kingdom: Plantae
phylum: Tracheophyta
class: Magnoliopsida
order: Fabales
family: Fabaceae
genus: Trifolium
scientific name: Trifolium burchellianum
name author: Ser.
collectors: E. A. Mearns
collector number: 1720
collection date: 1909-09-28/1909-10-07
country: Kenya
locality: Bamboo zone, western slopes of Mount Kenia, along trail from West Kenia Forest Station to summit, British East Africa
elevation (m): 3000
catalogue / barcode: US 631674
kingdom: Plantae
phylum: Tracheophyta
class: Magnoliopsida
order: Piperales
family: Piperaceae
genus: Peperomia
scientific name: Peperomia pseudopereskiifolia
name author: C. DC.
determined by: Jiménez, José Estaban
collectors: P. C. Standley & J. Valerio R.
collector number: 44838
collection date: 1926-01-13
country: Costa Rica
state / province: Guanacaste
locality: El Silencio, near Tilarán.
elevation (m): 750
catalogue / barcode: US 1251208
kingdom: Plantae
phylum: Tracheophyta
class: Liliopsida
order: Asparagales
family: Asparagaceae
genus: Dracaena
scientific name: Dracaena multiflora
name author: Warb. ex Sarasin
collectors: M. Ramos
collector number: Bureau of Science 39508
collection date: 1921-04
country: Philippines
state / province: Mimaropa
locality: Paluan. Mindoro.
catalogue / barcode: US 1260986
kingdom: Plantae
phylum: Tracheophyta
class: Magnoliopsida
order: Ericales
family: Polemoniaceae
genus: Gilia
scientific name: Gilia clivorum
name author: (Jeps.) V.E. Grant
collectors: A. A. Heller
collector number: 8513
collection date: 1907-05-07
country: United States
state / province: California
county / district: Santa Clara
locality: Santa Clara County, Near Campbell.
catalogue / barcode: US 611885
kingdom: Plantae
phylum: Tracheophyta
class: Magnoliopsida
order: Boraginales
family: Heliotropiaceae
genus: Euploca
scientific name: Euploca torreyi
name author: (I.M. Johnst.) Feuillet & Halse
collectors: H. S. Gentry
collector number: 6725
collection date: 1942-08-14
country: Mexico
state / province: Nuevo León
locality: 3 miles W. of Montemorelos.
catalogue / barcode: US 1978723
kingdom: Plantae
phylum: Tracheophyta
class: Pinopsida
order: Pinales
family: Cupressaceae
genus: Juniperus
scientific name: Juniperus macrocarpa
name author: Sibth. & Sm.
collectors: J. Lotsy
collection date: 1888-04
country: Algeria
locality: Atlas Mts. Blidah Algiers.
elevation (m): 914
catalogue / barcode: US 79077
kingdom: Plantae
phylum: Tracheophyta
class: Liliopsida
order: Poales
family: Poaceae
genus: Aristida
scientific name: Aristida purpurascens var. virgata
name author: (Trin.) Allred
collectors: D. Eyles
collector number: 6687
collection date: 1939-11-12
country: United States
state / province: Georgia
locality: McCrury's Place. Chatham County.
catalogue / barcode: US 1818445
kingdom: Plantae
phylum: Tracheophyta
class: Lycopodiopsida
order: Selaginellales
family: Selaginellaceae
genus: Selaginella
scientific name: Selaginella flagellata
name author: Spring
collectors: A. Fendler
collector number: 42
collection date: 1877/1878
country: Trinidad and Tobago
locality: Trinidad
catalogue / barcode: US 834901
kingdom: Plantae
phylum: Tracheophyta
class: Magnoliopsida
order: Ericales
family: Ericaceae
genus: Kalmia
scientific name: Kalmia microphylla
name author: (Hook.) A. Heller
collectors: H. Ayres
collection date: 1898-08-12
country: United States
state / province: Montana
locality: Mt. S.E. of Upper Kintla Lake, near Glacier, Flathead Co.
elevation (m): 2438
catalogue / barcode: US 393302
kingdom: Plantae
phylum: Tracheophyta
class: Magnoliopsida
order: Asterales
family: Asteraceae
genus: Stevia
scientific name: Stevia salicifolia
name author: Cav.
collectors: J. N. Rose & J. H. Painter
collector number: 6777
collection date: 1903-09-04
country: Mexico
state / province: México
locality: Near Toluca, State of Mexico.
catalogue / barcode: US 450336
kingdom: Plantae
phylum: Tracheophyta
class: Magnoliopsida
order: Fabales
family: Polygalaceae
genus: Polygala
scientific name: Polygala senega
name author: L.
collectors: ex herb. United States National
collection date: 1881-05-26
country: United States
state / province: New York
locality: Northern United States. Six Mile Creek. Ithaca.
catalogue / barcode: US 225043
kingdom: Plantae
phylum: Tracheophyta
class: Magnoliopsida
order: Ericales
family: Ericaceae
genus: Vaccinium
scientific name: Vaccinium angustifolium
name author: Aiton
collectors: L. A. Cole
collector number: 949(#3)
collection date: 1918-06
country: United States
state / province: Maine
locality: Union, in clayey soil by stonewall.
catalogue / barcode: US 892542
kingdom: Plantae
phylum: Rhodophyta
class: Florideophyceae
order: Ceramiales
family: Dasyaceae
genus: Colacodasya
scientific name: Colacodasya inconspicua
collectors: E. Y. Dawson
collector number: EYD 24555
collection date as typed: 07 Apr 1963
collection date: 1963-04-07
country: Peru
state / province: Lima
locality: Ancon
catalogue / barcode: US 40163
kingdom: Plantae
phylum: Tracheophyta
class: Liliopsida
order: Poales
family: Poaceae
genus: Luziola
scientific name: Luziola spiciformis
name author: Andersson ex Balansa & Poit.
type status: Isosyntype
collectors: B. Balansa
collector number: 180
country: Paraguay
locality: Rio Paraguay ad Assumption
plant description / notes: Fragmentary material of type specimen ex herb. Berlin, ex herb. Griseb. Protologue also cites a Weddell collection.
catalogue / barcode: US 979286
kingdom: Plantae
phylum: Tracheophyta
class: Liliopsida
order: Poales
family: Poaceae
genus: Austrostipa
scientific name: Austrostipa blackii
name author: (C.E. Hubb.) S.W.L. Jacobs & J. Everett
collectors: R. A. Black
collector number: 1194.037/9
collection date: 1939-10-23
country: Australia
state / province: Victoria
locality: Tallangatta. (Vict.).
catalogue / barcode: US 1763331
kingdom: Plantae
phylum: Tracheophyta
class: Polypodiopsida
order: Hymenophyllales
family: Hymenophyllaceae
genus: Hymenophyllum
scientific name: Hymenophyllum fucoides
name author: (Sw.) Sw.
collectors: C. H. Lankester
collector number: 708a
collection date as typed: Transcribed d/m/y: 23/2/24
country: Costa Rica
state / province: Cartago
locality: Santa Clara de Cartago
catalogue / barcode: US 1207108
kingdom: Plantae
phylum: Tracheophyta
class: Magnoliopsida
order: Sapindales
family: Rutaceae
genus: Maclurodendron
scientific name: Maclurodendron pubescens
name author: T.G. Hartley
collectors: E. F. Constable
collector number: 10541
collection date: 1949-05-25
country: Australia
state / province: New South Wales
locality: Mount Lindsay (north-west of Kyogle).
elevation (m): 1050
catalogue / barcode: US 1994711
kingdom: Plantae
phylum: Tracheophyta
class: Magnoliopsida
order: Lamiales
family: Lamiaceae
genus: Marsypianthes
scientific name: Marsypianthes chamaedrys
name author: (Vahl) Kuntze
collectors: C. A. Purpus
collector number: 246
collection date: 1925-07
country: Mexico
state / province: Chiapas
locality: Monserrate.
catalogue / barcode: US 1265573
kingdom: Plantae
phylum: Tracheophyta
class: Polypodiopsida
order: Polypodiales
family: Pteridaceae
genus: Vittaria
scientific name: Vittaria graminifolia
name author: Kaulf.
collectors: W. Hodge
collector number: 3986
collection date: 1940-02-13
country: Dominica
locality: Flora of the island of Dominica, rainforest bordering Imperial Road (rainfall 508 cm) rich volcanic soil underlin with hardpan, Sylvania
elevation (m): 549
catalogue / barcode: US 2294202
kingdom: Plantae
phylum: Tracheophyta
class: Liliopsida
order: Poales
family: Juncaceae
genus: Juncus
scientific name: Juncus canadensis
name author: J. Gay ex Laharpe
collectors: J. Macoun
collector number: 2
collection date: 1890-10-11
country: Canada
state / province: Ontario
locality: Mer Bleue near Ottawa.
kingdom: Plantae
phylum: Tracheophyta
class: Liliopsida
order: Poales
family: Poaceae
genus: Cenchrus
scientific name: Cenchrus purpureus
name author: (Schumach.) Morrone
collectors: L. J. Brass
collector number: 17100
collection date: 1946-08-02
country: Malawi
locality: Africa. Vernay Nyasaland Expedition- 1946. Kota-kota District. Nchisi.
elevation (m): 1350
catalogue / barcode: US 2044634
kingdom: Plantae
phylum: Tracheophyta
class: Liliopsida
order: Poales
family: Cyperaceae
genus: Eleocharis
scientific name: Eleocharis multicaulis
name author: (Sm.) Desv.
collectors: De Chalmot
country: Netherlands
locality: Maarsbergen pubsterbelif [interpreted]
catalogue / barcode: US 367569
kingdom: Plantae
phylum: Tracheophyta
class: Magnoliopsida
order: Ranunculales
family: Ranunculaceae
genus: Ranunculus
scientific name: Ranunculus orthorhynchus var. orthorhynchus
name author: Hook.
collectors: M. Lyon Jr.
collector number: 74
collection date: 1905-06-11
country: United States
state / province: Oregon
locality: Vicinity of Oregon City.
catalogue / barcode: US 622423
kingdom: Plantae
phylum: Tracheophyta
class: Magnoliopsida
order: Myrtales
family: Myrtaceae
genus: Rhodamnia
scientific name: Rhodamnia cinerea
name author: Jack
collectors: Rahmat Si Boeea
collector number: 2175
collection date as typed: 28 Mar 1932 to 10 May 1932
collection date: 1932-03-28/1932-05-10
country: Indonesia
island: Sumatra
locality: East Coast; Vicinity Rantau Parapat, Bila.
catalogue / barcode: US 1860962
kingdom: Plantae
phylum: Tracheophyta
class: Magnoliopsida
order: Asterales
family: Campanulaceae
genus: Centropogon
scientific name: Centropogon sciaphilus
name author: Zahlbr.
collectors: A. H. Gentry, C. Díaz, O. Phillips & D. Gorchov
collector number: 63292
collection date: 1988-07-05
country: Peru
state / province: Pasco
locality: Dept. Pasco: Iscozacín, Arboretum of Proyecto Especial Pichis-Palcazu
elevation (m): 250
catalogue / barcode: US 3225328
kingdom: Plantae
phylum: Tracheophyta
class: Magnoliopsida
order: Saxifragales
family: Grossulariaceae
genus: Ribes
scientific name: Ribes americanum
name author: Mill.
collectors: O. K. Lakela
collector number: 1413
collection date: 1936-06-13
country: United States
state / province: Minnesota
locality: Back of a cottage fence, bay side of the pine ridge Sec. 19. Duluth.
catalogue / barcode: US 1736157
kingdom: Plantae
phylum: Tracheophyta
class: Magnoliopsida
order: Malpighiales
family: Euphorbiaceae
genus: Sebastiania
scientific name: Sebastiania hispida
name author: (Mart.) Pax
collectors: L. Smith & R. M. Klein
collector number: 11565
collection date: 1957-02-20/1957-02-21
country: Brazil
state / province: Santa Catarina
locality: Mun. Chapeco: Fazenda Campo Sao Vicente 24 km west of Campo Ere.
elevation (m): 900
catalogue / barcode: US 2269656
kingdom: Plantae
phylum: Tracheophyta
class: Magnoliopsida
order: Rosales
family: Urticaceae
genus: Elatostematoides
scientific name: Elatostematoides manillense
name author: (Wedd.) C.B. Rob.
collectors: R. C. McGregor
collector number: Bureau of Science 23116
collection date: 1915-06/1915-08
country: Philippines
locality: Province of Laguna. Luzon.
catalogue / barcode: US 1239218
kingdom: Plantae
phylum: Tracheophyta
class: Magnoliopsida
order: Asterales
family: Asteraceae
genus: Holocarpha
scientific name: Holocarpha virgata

» Brief
Arrange the part of the entries that opens with the line containing "country: Brazil" and closes with the line containing "collector number: Bureau of Science 23116" as a Markdown table with the columns Row and Line, leaving out any blank lines.

» Completed exercise
| Row | Line |
|---|---|
| 1 | country: Brazil |
| 2 | state / province: Santa Catarina |
| 3 | locality: Mun. Chapeco: Fazenda Campo Sao Vicente 24 km west of Campo Ere. |
| 4 | elevation (m): 900 |
| 5 | catalogue / barcode: US 2269656 |
| 6 | kingdom: Plantae |
| 7 | phylum: Tracheophyta |
| 8 | class: Magnoliopsida |
| 9 | order: Rosales |
| 10 | family: Urticaceae |
| 11 | genus: Elatostematoides |
| 12 | scientific name: Elatostematoides manillense |
| 13 | name author: (Wedd.) C.B. Rob. |
| 14 | collectors: R. C. McGregor |
| 15 | collector number: Bureau of Science 23116 |